Science writer Ashutosh Jogalekar has written a wonderful essay that explains how Kurt Gödel (1906–1978) defeated crass materialism:

“So what had Gödel done? Budiansky’s treatment of Gödel’s proof is light, and I would recommend the 1950s classic “Gödel’s Proof” by Ernest Nagel and James Newman for a semi-popular treatment. Even today Gödel’s seminal paper is comprehensible in its entirety only to specialists in the field. But in a nutshell, what Gödel had found using an ingenious bit of self-referential mapping between numbers and mathematical statements was that any consistent mathematical system that could support the basic axioms of arithmetic as described in Russell and Whitehead’s work would always contain statements that were unprovable. This ingenious scheme included a way of encoding mathematical statements as numbers, allowing numbers to “talk about themselves”. What was worse and even more fascinating was that the axiomatic system of arithmetic would contain statements that were true, but whose truth could not be proven using the axioms of the system – Gödel thus showed that there would always be a statement G in this system which would, like the old Liar’s Paradox, say, “G is unprovable”. If G is true it then becomes unprovable by definition, but if G is false, then it would be provable, thus contradicting itself. Thus, the system would always contain ‘truths’ that are undecidable within the framework of the system. And lest one thought that you could then just expand the system and prove those truths within that new system, Gödel infuriatingly showed that the new system would contain its own unprovable truths, and ad infinitum. This is called the First Incompleteness Theorem. – Ashutosh Jogalekar, “Kurt Gödel’s Open World” at 3quarksdaily (July 12, 2021)”

The big materialist project was then formally over. Many people did not realize that fact and, in any event, it would take a long time to mop up.
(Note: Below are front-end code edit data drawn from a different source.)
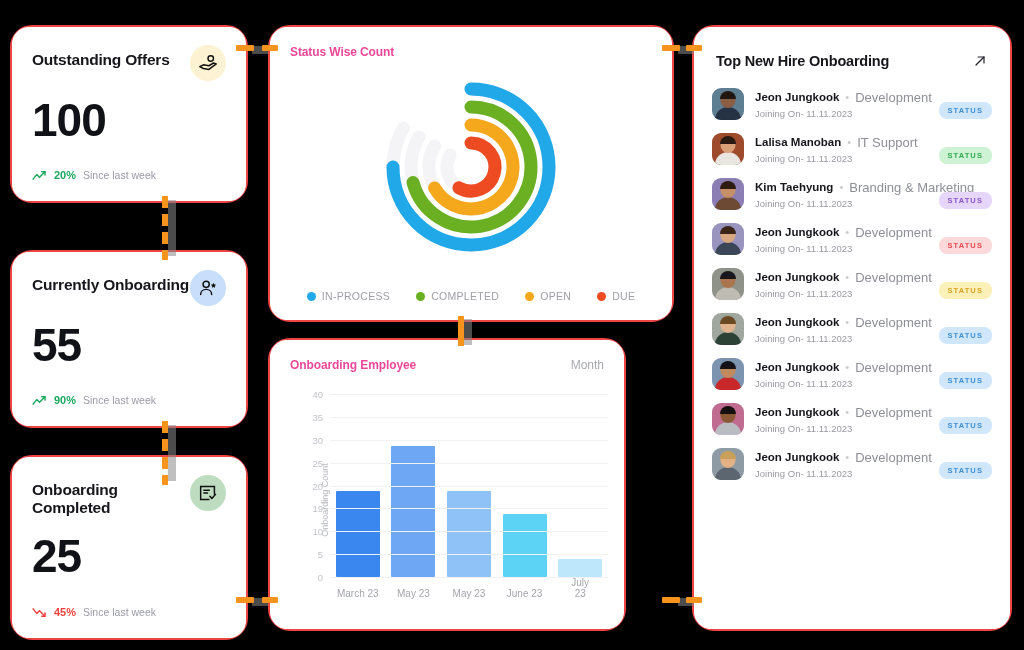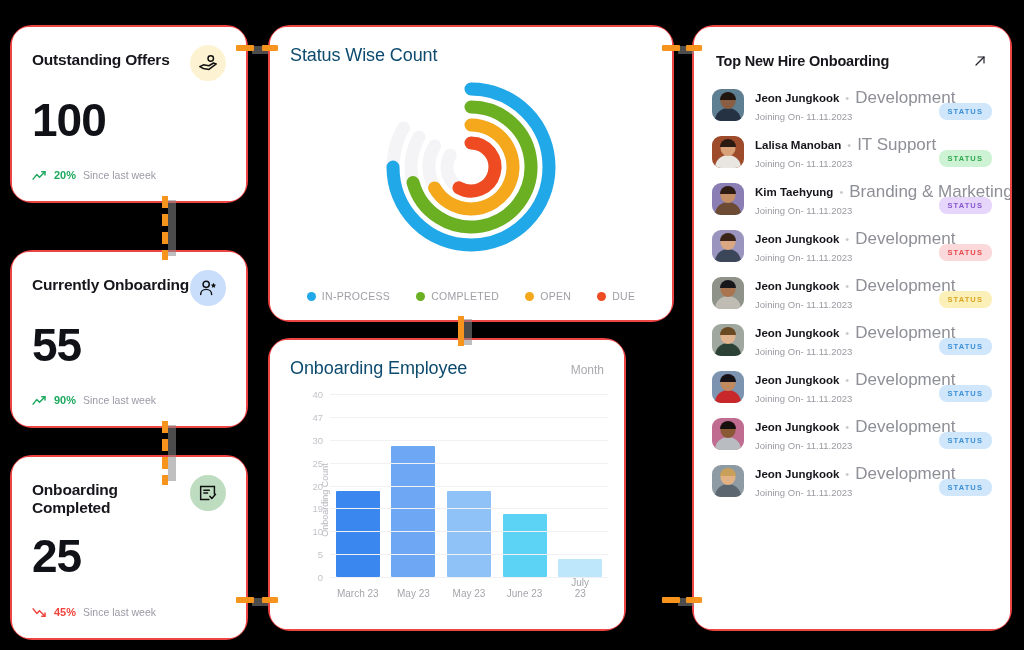"Status Wise Count" .panel-title { color: #0c4a6e -> #ec4899; font-size: 18px -> 12px; font-weight: normal -> bold }
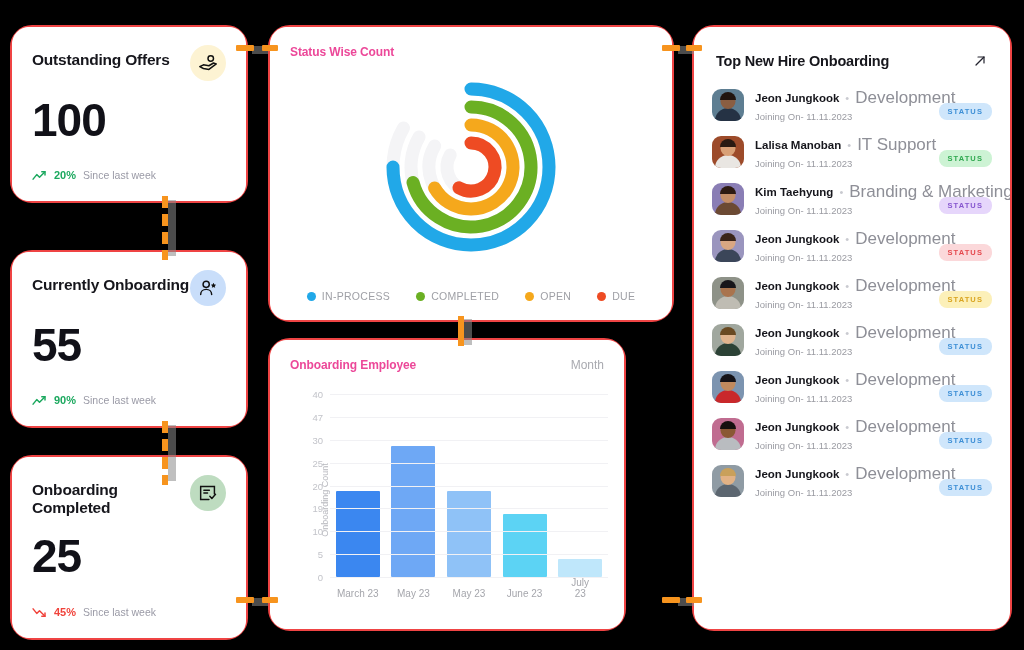"Development" .row-dept { font-size: 17px -> 13px }
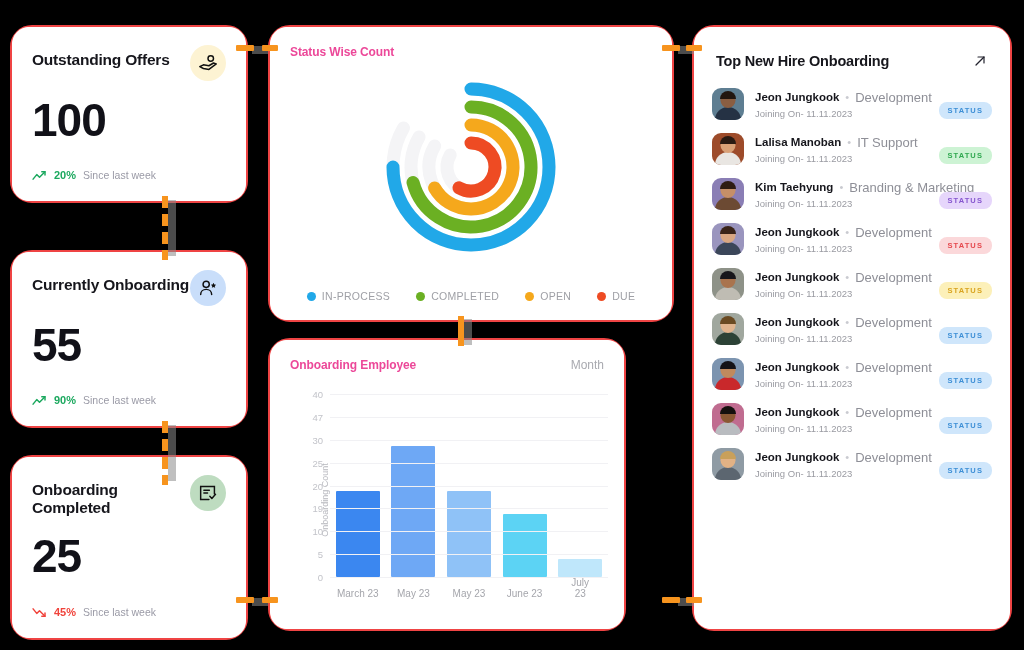"47" div.ytick { text: 47 -> 35 }
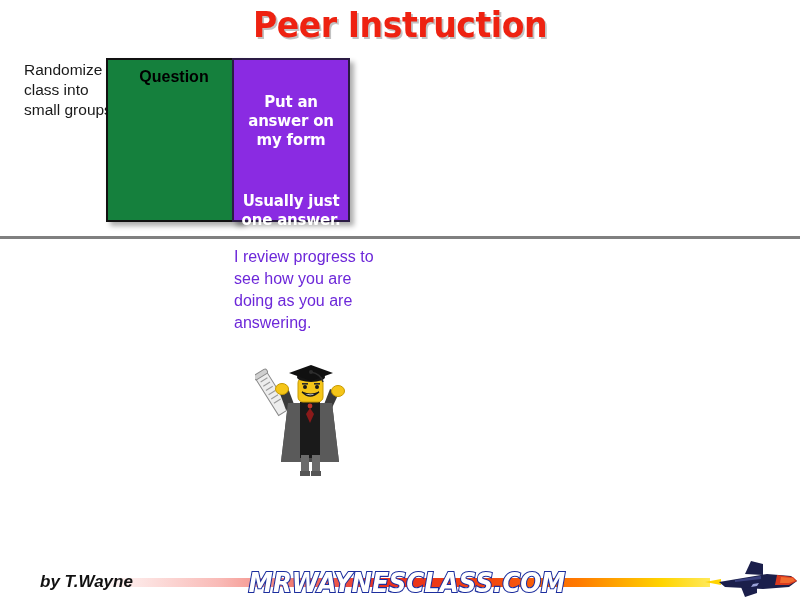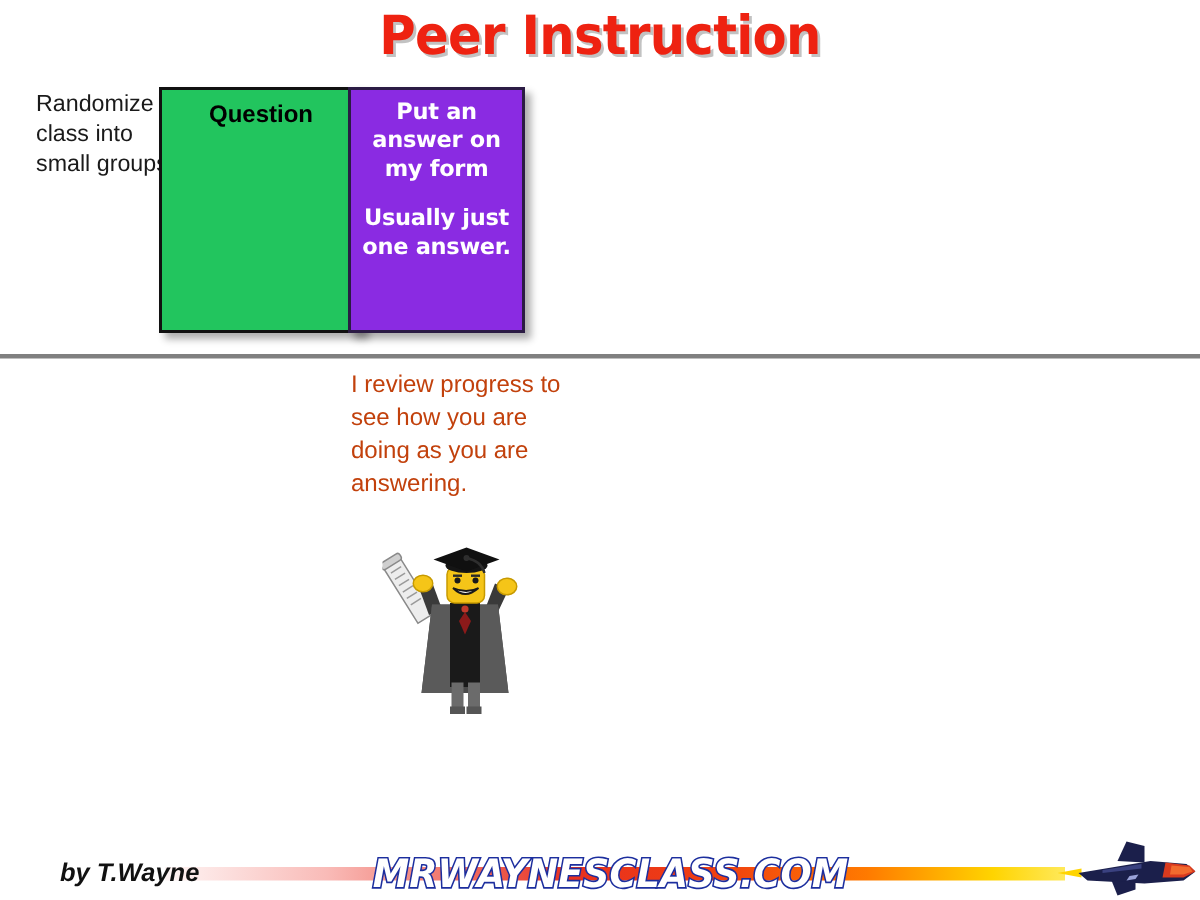"Question" .question-box { background: #22c55e -> #15803d }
We are still mopping.

News, “How eccentric mathematician Kurt Gödel opened the world” atMind Matters News

As often happens, few people understood the significance of what had just happened. The one exception was John von Neumann.

*Takehome:* The First Incompleteness Theorem means that the big materialists project is essentially already over. But it takes a long time to mop up.

*You may also wish to read:*

Gregory Chaitin’s “almost” meeting with Kurt Gödel: This hard-to-find anecdote gives some sense of the encouraging but eccentric math genius.

I’m not sure what you mean by the “materialist project” or how it is somehow defeated by the Incompleteness Theorem.

Good question, Sev.

But what do you mean by “mean”?

It’s the other way around. Godel didn’t end materialism, he ended spiritualism in math. The Platonist project of building a fake foundation under math should have stopped after Godel showed it was fake.

If anyone had listened, math would have retracted into real PURPOSE-DRIVEN MATERIALISM, serving MATERIAL purposes like engineering and electronics. Aristotle wins.

Unfortunately the SPIRITUALISTS kept going, like Wlle E. Coyote off a cliff. They’re still going strong today, focusing on totally meaningless theorems and proofs and axioms. They still insist that math starts with faith.

What a nonsense. Some mathematicians already refuted Godel’s theorem, but more generally, it makes no sense that the material domain would not be logically consistent.

I’m sure Denyse has an explanation, but unfortunately the margins aren’t large enough to contain it.